*Instructions to follow*
Arrange the text lines from every row below as a single JSON list of strings, one string per line, with blank lines skipped. Leave the pictures out of the answer.

*Extracted material*
◆ ◆ ◆ ◆ ◆
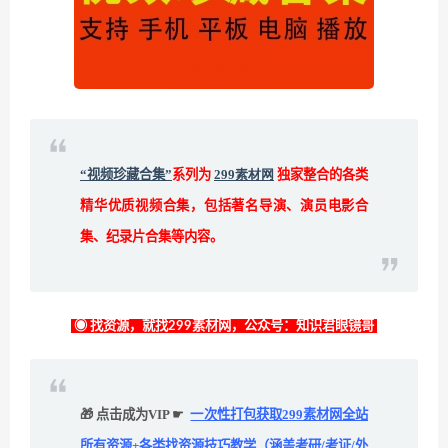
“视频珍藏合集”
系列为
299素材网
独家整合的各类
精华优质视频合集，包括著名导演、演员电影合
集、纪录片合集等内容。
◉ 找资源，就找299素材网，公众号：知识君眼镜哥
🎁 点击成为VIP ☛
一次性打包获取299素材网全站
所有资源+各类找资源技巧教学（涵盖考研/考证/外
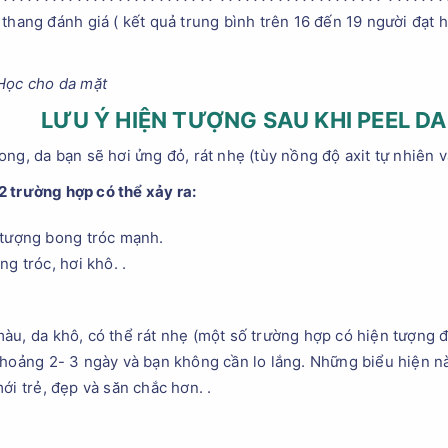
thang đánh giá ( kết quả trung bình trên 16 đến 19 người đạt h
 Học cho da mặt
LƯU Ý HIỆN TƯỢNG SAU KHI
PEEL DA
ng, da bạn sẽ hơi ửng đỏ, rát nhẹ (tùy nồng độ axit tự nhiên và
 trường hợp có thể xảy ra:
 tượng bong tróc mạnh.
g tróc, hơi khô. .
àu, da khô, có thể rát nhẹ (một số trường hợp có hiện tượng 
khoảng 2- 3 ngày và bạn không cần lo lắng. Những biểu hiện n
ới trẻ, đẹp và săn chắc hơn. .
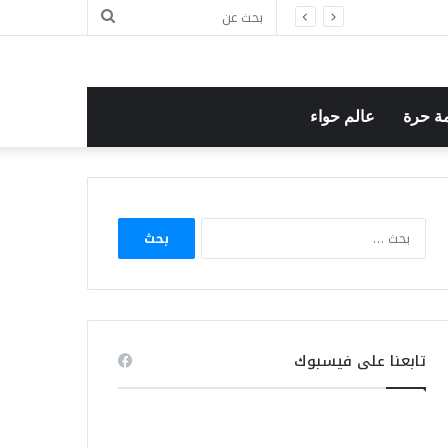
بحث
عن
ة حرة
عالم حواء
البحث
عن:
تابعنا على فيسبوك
◆ ◆ ◆ ◆ ◆
*Your response*
[
  "“视频珍藏合集”",
  "系列为",
  "299素材网",
  "独家整合的各类",
  "精华优质视频合集，包括著名导演、演员电影合",
  "集、纪录片合集等内容。",
  "◉ 找资源，就找299素材网，公众号：知识君眼镜哥",
  "🎁 点击成为VIP ☛",
  "一次性打包获取299素材网全站",
  "所有资源+各类找资源技巧教学（涵盖考研/考证/外",
  "thang đánh giá ( kết quả trung bình trên 16 đến 19 người đạt h",
  " Học cho da mặt",
  "LƯU Ý HIỆN TƯỢNG SAU KHI",
  "PEEL DA",
  "ng, da bạn sẽ hơi ửng đỏ, rát nhẹ (tùy nồng độ axit tự nhiên và",
  " trường hợp có thể xảy ra:",
  " tượng bong tróc mạnh.",
  "g tróc, hơi khô. .",
  "àu, da khô, có thể rát nhẹ (một số trường hợp có hiện tượng ",
  "khoảng 2- 3 ngày và bạn không cần lo lắng. Những biểu hiện n",
  "ới trẻ, đẹp và săn chắc hơn. .",
  "بحث",
  "عن",
  "ة حرة",
  "عالم حواء",
  "البحث",
  "عن:",
  "تابعنا على فيسبوك"
]